In the Washington State Department of Corrections, the Examiner ruled that the Department of Corrections (DOC) cannot unilaterally change its practice of using a volunteer list to assign female correctional officers (COs) to conduct strip searches on transgender female inmates.
In King County, Examiner Casillas ruled that King County unilaterally changed the working conditions of King County Department of Public Defense (DPD) workers during a short-lived pilot program that transferred inmates out of the County.
In Arlington School District, the PERC Examiner found that the District had violated its duty to bargain and had skimmed bargaining unit work from the ironically named Arlington Non-Rep Group (NRG). The school district did not believe the NRG was a union, but prior practice demonstrated that the District had historically voluntarily recognized the NRG as a bargaining unit and thus violated its duty to bargain.
In King County, Examiner Willaford determined that the Union successfully proved the County violated its duty to bargain by making mandatory overtime a condition of employment. The Examiner ruled that King County’s practice of medically separating corrections officers with medical restrictions on working overtime was a unilateral change to a mandatory subject of bargaining.
In Okanogan County, Examiner Todd ruled that the County refused to bargain when it unilaterally contracted out bargaining unit work to third-party security contractors after making the representation that it was rescinding its proposal to reclassify a then-vacant bargaining unit position.
In University of Washington, Examiner Bradley ruled that University of Washington (UW) changing bargaining unit employees’ overtime eligibility status to comply with Washington State Department of Labor and Industries (L&I) rules was not a unilateral change to a mandatory subject of bargaining.
In WA Interpreters v. PERC and Dept of Labor & Industries, the Washington State Court of Appeals affirmed a PERC decision which ruled that the bargaining rights of interpreters were not violated when the Department of Labor and Industries (L&I) implemented a new policy during the pendency of a representation petition. The policy at issue related to working conditions as it controlled how the interpreters could schedule appointments and receive payments.
In Bethel School District, Examiner Whitney partially dismissed a complaint that alleged that the Employer had engaged in direct dealing even though it had directly proposed a plan to employees without union representation present and misreported the status of the meetings to the union.

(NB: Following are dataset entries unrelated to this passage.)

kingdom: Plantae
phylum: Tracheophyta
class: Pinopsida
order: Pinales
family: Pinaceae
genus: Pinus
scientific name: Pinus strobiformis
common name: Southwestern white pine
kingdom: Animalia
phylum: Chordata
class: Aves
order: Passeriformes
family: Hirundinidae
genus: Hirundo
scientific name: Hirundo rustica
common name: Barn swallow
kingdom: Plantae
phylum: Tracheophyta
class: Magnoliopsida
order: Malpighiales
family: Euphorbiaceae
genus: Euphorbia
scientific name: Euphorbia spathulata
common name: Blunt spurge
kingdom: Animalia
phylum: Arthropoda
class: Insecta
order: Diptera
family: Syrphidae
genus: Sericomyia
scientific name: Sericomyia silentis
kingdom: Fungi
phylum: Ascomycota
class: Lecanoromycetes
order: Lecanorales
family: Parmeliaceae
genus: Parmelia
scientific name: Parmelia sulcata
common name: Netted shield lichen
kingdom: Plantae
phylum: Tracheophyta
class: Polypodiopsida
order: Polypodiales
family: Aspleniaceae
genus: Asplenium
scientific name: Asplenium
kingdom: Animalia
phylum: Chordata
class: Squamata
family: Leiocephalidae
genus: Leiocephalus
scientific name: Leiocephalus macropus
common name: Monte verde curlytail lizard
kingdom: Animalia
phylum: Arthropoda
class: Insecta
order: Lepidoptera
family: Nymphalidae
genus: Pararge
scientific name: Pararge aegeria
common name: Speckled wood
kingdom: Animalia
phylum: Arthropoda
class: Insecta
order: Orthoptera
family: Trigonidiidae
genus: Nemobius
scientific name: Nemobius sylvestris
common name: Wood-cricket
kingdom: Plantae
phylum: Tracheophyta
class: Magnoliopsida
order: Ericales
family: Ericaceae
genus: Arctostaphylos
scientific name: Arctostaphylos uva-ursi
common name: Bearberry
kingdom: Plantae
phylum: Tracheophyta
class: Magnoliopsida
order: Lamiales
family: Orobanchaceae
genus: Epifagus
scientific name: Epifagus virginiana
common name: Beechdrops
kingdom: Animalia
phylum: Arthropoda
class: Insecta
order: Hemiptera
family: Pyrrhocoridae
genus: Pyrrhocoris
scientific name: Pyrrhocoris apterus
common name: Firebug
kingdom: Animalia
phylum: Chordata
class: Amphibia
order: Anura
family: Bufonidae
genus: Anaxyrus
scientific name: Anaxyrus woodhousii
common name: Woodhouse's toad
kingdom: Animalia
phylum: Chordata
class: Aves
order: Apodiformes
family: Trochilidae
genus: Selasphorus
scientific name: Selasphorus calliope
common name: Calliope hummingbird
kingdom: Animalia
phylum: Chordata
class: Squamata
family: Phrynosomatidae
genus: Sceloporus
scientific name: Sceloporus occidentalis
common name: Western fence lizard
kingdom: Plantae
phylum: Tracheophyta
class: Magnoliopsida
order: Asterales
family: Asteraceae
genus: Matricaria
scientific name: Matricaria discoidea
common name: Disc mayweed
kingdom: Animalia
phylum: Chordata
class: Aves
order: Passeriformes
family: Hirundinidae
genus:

In a decision using scorching language in Snohomish County, Examiner Leonard entirely dismissed all 11 claims the Snohomish County Corrections Guild filed against Snohomish County. While the claims varied in issue, Examiner Leonard found that for each allegation, the Guild did not support their claims with sufficient evidence, failing to upload their burden of proof. The Guild’s conduct was characterized as reprehensible by the Examiner as he discussed whether to impose attorney fees for multiple frivolous claims.
In Washington State Department of Social and Health Services, Examiner Elizabeth Snyder found that the Washington State Department of Social and Health Services (Employer) unilaterally changed working conditions for two Washington Federation of State Employees (Union) employees when it removed their new positions from the bargaining unit. The Employer’s unilateral change constituted a refusal to bargain because it changed the conditions of the employees’ employment and impacted working conditions, which are a mandatory subject of bargaining.